2016: Brokering the IT relationship between a First Nations-owned and operated ICT service provider and a Toronto-based non-profit
In 2016 Dignitas International was working to set up CHWconnect, a portal for Community Health Worker training and information on establishing community-based programs. There was pressure to have the site functioning quickly–the project was on a timeline. The site was to be designed to be accessed by people living and working in remote First Nations that usually have limited internet connectivity.
K-Net had not been initially considered as a potential partner to reach out to with the RFP. The perceived greater need was to have a well-designed, high-functioning website with lots of interactive media. However, I knew unless we got an organization familiar with IT functionality at the community level, the website would be inaccessible. I also wanted to ensure a local First Nations partner was included on the project.
I forwarded the RFP to K-Net, a First-Nations owned and operated ICT Service Provider based in Sioux Lookout, Ontario.
A partnership was struck with K-Net and DI, where K-Net advised on the technical aspects and functionality of CHWconnect, tested functionality at the community level, and conducted usability testing with community members. K-Net’s involvement in the creation of CHWconnect proved to be instrumental in ensuring DI produced a well-functioning, accessible website.
2015-2016: Brokering the research relationship between Toronto-based public health researchers and remote First Nations in Northwestern Ontario
Here’s how I worked with the Sioux Lookout First Nations Health Authority (SLFNHA) and Dignitas International to implement the research arm of a massive pilot project in four First Nations in Northwestern Ontario, funded by the RBC Foundation:
Dignitas International had partnered with SLFNHA on a commitment to undertake a massive study on Type 2 Diabetes among people living on reserves in the region. This meant a lot of on-the-ground research directly with First Nations living on reserves accessible only by air. It was a full year of gathering evidence for a donor-funded research project with far-reaching implications for planning and funding of Type 2 Diabetes–a crisis and an epidemic for these communities. The directive to carry out the project had come directly from the Chiefs in the Sioux Lookout area. The end product was going to be a key planning and advocacy tool to influence funding decisions at regional, provincial and federal levels.

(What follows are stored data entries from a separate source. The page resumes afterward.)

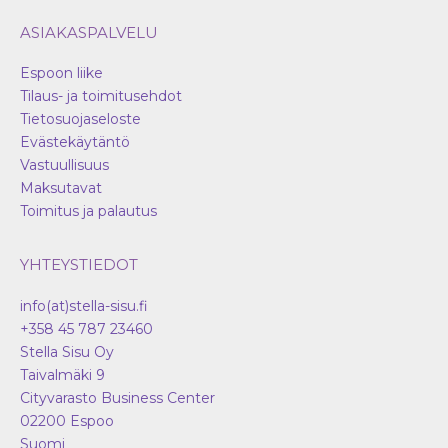
ASIAKASPALVELU
Espoon liike
Tilaus- ja toimitusehdot
Tietosuojaseloste
Evästekäytäntö
Vastuullisuus
Maksutavat
Toimitus ja palautus
YHTEYSTIEDOT
info(at)stella-sisu.fi
+358 45 787 23460
Stella Sisu Oy
Taivalmäki 9
Cityvarasto Business Center
02200
Espoo
Suomi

I was the person on the ground in Sioux Lookout facilitating the interactions between researchers from Toronto and First Nations participants in remote reserves. A huge part of that was managing the expectations of the research team (in a different environment this type of work would only take a few weeks or months), while protecting the needs of the First Nations partners to be the ones who set the working parameters. Researchers wanted to be able to do a lot of work every time they visited a reserve–an amount that, in their minds, would be considered ‘normal’. But this expectation was too much for First Nations staff who are already overwhelmed with other requests for project and research participation, not to mention their day-to-day activities in poorly resourced nursing stations in remote reserves.
I’m not from the Sioux Lookout area, but I quickly connected with First Nations partners, learned and understood the nuances of the individual communities, and used this knowledge to manage the interactions. We did less work per trip, but took more trips. We worked within the scheduling needs of very busy and often overwhelmed First Nations staff and community members. We accommodated a variety of techniques to facilitate participation. We stretched the timeline to be more realistic. In the end, the team produced one of the most comprehensive research studies of Type 2 Diabetes in the Sioux Lookout area, with over 100 participants in health care organizations and First Nations between Thunder Bay and Kitchenuhmaykoosib Inninuwug (Big Trout Lake First Nation), that will be published widely for both the general population, and in academic medical journals.